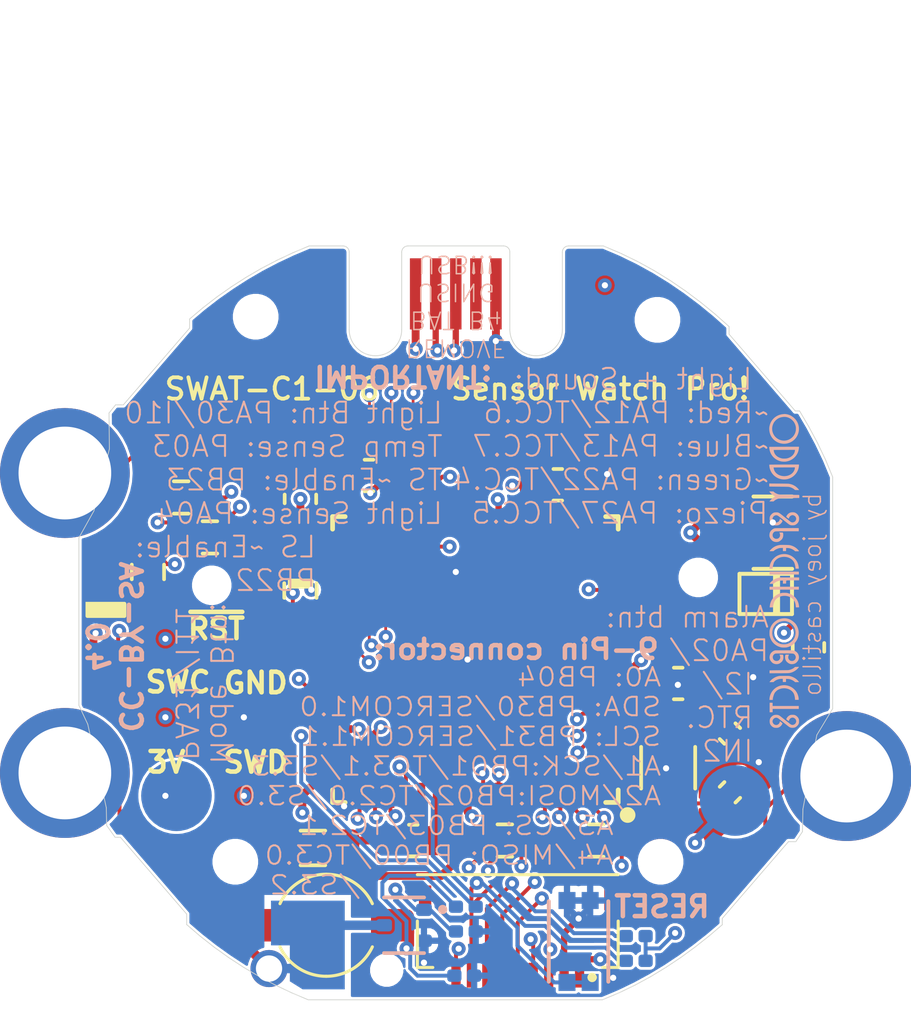
<source format=kicad_pcb>
(kicad_pcb
	(version 20240108)
	(generator "pcbnew")
	(generator_version "8.0")
	(general
		(thickness 0.61)
		(legacy_teardrops no)
	)
	(paper "A4")
	(layers
		(0 "F.Cu" signal)
		(1 "In1.Cu" signal)
		(2 "In2.Cu" signal)
		(31 "B.Cu" signal)
		(32 "B.Adhes" user "B.Adhesive")
		(33 "F.Adhes" user "F.Adhesive")
		(34 "B.Paste" user)
		(35 "F.Paste" user)
		(36 "B.SilkS" user "B.Silkscreen")
		(37 "F.SilkS" user "F.Silkscreen")
		(38 "B.Mask" user)
		(39 "F.Mask" user)
		(40 "Dwgs.User" user "User.Drawings")
		(41 "Cmts.User" user "User.Comments")
		(42 "Eco1.User" user "User.Eco1")
		(43 "Eco2.User" user "User.Eco2")
		(44 "Edge.Cuts" user)
		(45 "Margin" user)
		(46 "B.CrtYd" user "B.Courtyard")
		(47 "F.CrtYd" user "F.Courtyard")
		(48 "B.Fab" user)
		(49 "F.Fab" user)
		(50 "User.1" user)
		(51 "User.2" user)
		(52 "User.3" user)
		(53 "User.4" user)
		(54 "User.5" user)
		(55 "User.6" user)
		(56 "User.7" user)
		(57 "User.8" user)
		(58 "User.9" user)
	)
	(setup
		(stackup
			(layer "F.SilkS"
				(type "Top Silk Screen")
				(color "Black")
			)
			(layer "F.Paste"
				(type "Top Solder Paste")
			)
			(layer "F.Mask"
				(type "Top Solder Mask")
				(color "#CC660030")
				(thickness 0.01)
			)
			(layer "F.Cu"
				(type "copper")
				(thickness 0.035)
			)
			(layer "dielectric 1"
				(type "prepreg")
				(color "FR4 natural")
				(thickness 0.15)
				(material "FR4")
				(epsilon_r 4.5)
				(loss_tangent 0.02)
			)
			(layer "In1.Cu"
				(type "copper")
				(thickness 0.035)
			)
			(layer "dielectric 2"
				(type "core")
				(color "FR4 natural")
				(thickness 0.15)
				(material "FR4")
				(epsilon_r 4.5)
				(loss_tangent 0.02)
			)
			(layer "In2.Cu"
				(type "copper")
				(thickness 0.035)
			)
			(layer "dielectric 3"
				(type "prepreg")
				(color "FR4 natural")
				(thickness 0.15)
				(material "FR4")
				(epsilon_r 4.5)
				(loss_tangent 0.02)
			)
			(layer "B.Cu"
				(type "copper")
				(thickness 0.035)
			)
			(layer "B.Mask"
				(type "Bottom Solder Mask")
				(color "#CC660030")
				(thickness 0.01)
			)
			(layer "B.Paste"
				(type "Bottom Solder Paste")
			)
			(layer "B.SilkS"
				(type "Bottom Silk Screen")
				(color "Black")
			)
			(copper_finish "None")
			(dielectric_constraints no)
			(castellated_pads yes)
		)
		(pad_to_mask_clearance 0)
		(allow_soldermask_bridges_in_footprints no)
		(pcbplotparams
			(layerselection 0x00010fc_ffffffff)
			(plot_on_all_layers_selection 0x0000000_00000000)
			(disableapertmacros no)
			(usegerberextensions no)
			(usegerberattributes no)
			(usegerberadvancedattributes yes)
			(creategerberjobfile no)
			(dashed_line_dash_ratio 12.000000)
			(dashed_line_gap_ratio 3.000000)
			(svgprecision 6)
			(plotframeref no)
			(viasonmask no)
			(mode 1)
			(useauxorigin no)
			(hpglpennumber 1)
			(hpglpenspeed 20)
			(hpglpendiameter 15.000000)
			(pdf_front_fp_property_popups yes)
			(pdf_back_fp_property_popups yes)
			(dxfpolygonmode yes)
			(dxfimperialunits yes)
			(dxfusepcbnewfont yes)
			(psnegative no)
			(psa4output no)
			(plotreference yes)
			(plotvalue yes)
			(plotfptext yes)
			(plotinvisibletext no)
			(sketchpadsonfab no)
			(subtractmaskfromsilk no)
			(outputformat 1)
			(mirror no)
			(drillshape 0)
			(scaleselection 1)
			(outputdirectory "./OSO-SWAT-C1-06")
		)
	)
	(net 0 "")
	(net 1 "GND")
	(net 2 "/~{RESET}")
	(net 3 "/SWDIO_MODE")
	(net 4 "/VDDCORE")
	(net 5 "/XIN32")
	(net 6 "/XOUT32")
	(net 7 "/SWCLK_LIGHT")
	(net 8 "/VDDOUT")
	(net 9 "Net-(D2A-CR)")
	(net 10 "/USB_P")
	(net 11 "/USB_N")
	(net 12 "/BUZZER")
	(net 13 "/ALARM")
	(net 14 "/TEMPSENSE")
	(net 15 "/SEG0")
	(net 16 "/SEG1")
	(net 17 "/SEG2")
	(net 18 "/SEG3")
	(net 19 "/SEG4")
	(net 20 "/SEG5")
	(net 21 "/SEG6")
	(net 22 "/SEG7")
	(net 23 "/SEG8")
	(net 24 "/SEG9")
	(net 25 "/SEG10")
	(net 26 "/SEG11")
	(net 27 "/SEG12")
	(net 28 "/SEG13")
	(net 29 "/SEG14")
	(net 30 "/SEG15")
	(net 31 "/SEG16")
	(net 32 "/SEG17")
	(net 33 "/COM2")
	(net 34 "/COM1")
	(net 35 "VCC")
	(net 36 "/COM0")
	(net 37 "VBUS")
	(net 38 "/SEG18")
	(net 39 "/SEG19")
	(net 40 "/SEG20")
	(net 41 "+3V3")
	(net 42 "/SEG21")
	(net 43 "/SEG22")
	(net 44 "/SEG23")
	(net 45 "/A2_MOSI")
	(net 46 "/A1_SCK")
	(net 47 "/SCL")
	(net 48 "/SDA")
	(net 49 "/A0")
	(net 50 "/A4{slash}D1{slash}MISO")
	(net 51 "/A3{slash}D0{slash}CS")
	(net 52 "unconnected-(J2-PadMP1)")
	(net 53 "unconnected-(J2-PadMP2)")
	(net 54 "/~{RED}")
	(net 55 "/~{GREEN}")
	(net 56 "/~{BLUE}")
	(net 57 "/LIGHTSENSE")
	(net 58 "/~{LS_ENABLE}")
	(net 59 "Net-(D2C-CB)")
	(net 60 "/~{TS_ENABLE}")
	(net 61 "Net-(D2B-CG)")
	(net 62 "unconnected-(U$2D-ID-PadUSB_ID)")
	(net 63 "/VLCD")
	(net 64 "/BUZZER_HV")
	(footprint "Capacitor_SMD:C_0603_1608Metric" (layer "F.Cu") (at 7.146279 8.211321 90))
	(footprint "OSO-SWAT-A1-05:SOD-323F" (layer "F.Cu") (at 22.208479 11.284721))
	(footprint "Resistor_SMD:R_0603_1608Metric" (layer "F.Cu") (at 3.285479 8.164521 180))
	(footprint "Capacitor_SMD:C_0402_1005Metric" (layer "F.Cu") (at 21.05 17.7 45))
	(footprint "Capacitor_SMD:C_0603_1608Metric" (layer "F.Cu") (at 10.8 19.26))
	(footprint "OSO-SWAT-A1-05:ELT3KN" (layer "F.Cu") (at 7.98 22))
	(footprint "OSO-SWAT-A1-05:FH19C9S05SH10" (layer "F.Cu") (at 14.182079 21.114521 180))
	(footprint "Resistor_SMD:R_0603_1608Metric" (layer "F.Cu") (at 13.763479 19.260321 180))
	(footprint "Crystal:Crystal_SMD_3215-2Pin_3.2x1.5mm" (layer "F.Cu") (at 19.05 16.905621 90))
	(footprint "Capacitor_SMD:C_0402_1005Metric" (layer "F.Cu") (at 21.05 15.8 -45))
	(footprint "OSO-SWAT-A1-05:MICROBUILDER_TESTPOINT_ROUND_1.5MM" (layer "F.Cu") (at 7.349479 1.302521 180))
	(footprint "Capacitor_SMD:C_0603_1608Metric" (layer "F.Cu") (at 15.477479 7.754121))
	(footprint "OSO-SWAT-A1-05:QFN64_9X9MC_MCH" (layer "F.Cu") (at 12.810479 13.405621 180))
	(footprint "Resistor_SMD:R_0603_1608Metric" (layer "F.Cu") (at 16.722079 19.260321 180))
	(footprint "Capacitor_SMD:C_0603_1608Metric" (layer "F.Cu") (at 23.592779 13.011921 -90))
	(footprint "Capacitor_SMD:C_0603_1608Metric" (layer "F.Cu") (at 9.365479 7.454521 180))
	(footprint "OSO-SWAT-A1-05:SOT65P210X110-5N" (layer "F.Cu") (at 22.437079 9.303521))
	(footprint "OSO-SWAT-A1-05:MICROBUILDER_TESTPOINT_ROUND_1.5MM" (layer "F.Cu") (at 17.001479 1.302521))
	(footprint "OSO-SWD:OSO_SWD_2x3" (layer "F.Cu") (at 4.04548 15.27452))
	(footprint "Capacitor_SMD:C_0603_1608Metric" (layer "F.Cu") (at 19.375479 14.180321))
	(footprint "OSO-SWAT-A1-05:CASIO-F91W-OUTLINE-USB" (layer "F.Cu") (at 12.175479 12.224521))
	(footprint "Inductor_SMD:L_0805_2012Metric" (layer "F.Cu") (at 7.55 19.5 180))
	(footprint "Resistor_SMD:R_0603_1608Metric" (layer "F.Cu") (at 4.2164 9.455921 180))
	(footprint "Resistor_SMD:R_0603_1608Metric" (layer "F.Cu") (at 7.145479 11.174521 -90))
	(footprint "OSO-SWAT-A1-05:MICROBUILDER_TESTPOINT_ROUND_1.5MM" (layer "F.Cu") (at 21.065479 20.098521 180))
	(footprint "OSO-SWAT-A1-05:MICROBUILDER_TESTPOINT_ROUND_1.5MM" (layer "F.Cu") (at 3.285479 20.098521 180))
	(footprint "Resistor_SMD:R_0603_1608Metric" (layer "F.Cu") (at 2.2098 10.573521 -90))
	(footprint "OSO-SWAT-A1-05:LED_QBLP655_RGB" (layer "F.Cu") (at 0.847079 12.224521 90))
	(footprint "Resistor_SMD:R_0201_0603Metric" (layer "B.Cu") (at 18 23.15 180))
	(footprint "Resistor_SMD:R_0201_0603Metric" (layer "B.Cu") (at 12.5 21.4))
	(footprint "Resistor_SMD:R_0201_0603Metric" (layer "B.Cu") (at 12.5 22.2))
	(footprint "OSO-SWAT-A1-05:SW_EVP-BB1AAB000"
		(layer "B.Cu")
		(uuid "78b41020-d19c-4f89-a3c1-c91502db3a17")
		(at 16.15 22.524521 -90)
		(property "Reference" "RESET0"
			(at 0.0254 -2.0828 90)
			(layer "B.SilkS")
			(hide yes)
			(uuid "46df3609-e019-47b0-a518-6e768862f4e9")
			(effects
				(font
					(size 0.297416 0.297416)
					(thickness 0.074354)
				)
				(justify left mirror)
			)
		)
		(property "Value" "EVP-BB1AAB000"
			(at -2.629818 -3.005518 90)
			(layer "B.Fab")
			(hide yes)
			(uuid "8e184a26-35cf-464c-a00c-d2e5f8dca9c3")
			(effects
				(font
					(size 0.297302 0.297302)
					(thickness 0.074326)
				)
				(justify left mirror)
			)
		)
		(property "Footprint" "OSO-SWAT-A1-05:SW_EVP-BB1AAB000"
			(at 0 0 -90)
			(unlocked yes)
			(layer "F.Fab")
			(hide yes)
			(uuid "a6b6b908-05f5-4206-8a81-4497067a3605")
			(effects
				(font
					(size 1.27 1.27)
					(thickness 0.15)
				)
			)
		)
		(property "Datasheet" ""
			(at 0 0 -90)
			(unlocked yes)
			(layer "F.Fab")
			(hide yes)
			(uuid "3b94061d-793d-4548-ba4a-82540cc26f41")
			(effects
				(font
					(size 1.27 1.27)
					(thickness 0.15)
				)
			)
		)
		(property "Description" ""
			(at 0 0 -90)
			(unlocked yes)
			(layer "F.Fab")
			(hide yes)
			(uuid "2c111d47-9e2b-4859-ae3b-1949ef329e4a")
			(effects
				(font
					(size 1.27 1.27)
					(thickness 0.15)
				)
			)
		)
		(path "/c9a937a4-7cab-458f-91ae-3adbd056ab8f")
		(sheetname "Root")
		(sheetfile "OSO-SWAT-C1.kicad_sch")
		(fp_line
			(start -1.325 -0.375)
			(end -1.325 0.375)
			(stroke
				(width 0.465)
				(type solid)
			)
			(layer "B.Paste")
			(uuid "92be7185-dfc7-4d07-b9b1-ee4fed4480dd")
		)
		(fp_line
			(start 1.325 -0.375)
			(end 1.325 0.375)
			(stroke
				(width 0.465)
				(type solid)
			)
			(layer "B.Paste")
			(uuid "96e0f97f-8499-48b2-b5e9-8cd3fc2d9879")
		)
		(fp_poly
			(pts
				(xy -1.095 0.145) (xy -1.555 0.145) (xy -1.555 0.605) (xy -1.095 0.605)
			)
			(stroke
				(width 0)
				(type solid)
			)
			(fill solid)
			(layer "B.Paste")
			(uuid "4c83067a-c198-4aae-bc0a-fb9174433e38")
		)
		(fp_poly
			(pts
				(xy 1.555 0.145) (xy 1.095 0.145) (xy 1.095 0.605) (xy 1.555 0.605)
			)
			(stroke
				(width 0)
				(type solid)
			)
			(fill solid)
			(layer "B.Paste")
			(uuid "316c15e0-5be3-4ea2-b282-1ee537ff33f3")
		)
		(fp_poly
			(pts
				(xy -1.095 -0.605) (xy -1.555 -0.605) (xy -1.555 -0.145) (xy -1.095 -0.145)
			)
			(stroke
				(width 0)
				(type solid)
			)
			(fill solid)
			(layer "B.Paste")
			(uuid "667bda11-f0c2-4fb9-9366-e11bbd93995e")
		)
		(fp_poly
			(pts
				(xy 1.555 -0.605) (xy 1.095 -0.605) (xy 1.095 -0.145) (xy 1.555 -0.145)
			)
			(stroke
				(width 0)
				(type solid)
			)
			(fill solid)
			(layer "B.Paste")
			(uuid "04c89967-04a4-4eb1-a70b-21990ff102a1")
		)
		(fp_line
			(start 
... [6230596 chars truncated]
</source>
____________
GOAL OF THE EXERCISE: Find the word "Adhes" in the entries and show each line where it is found.

RESULT FOR THIS EXERCISE:
		(32 "B.Adhes" user "B.Adhesive")
		(33 "F.Adhes" user "F.Adhesive")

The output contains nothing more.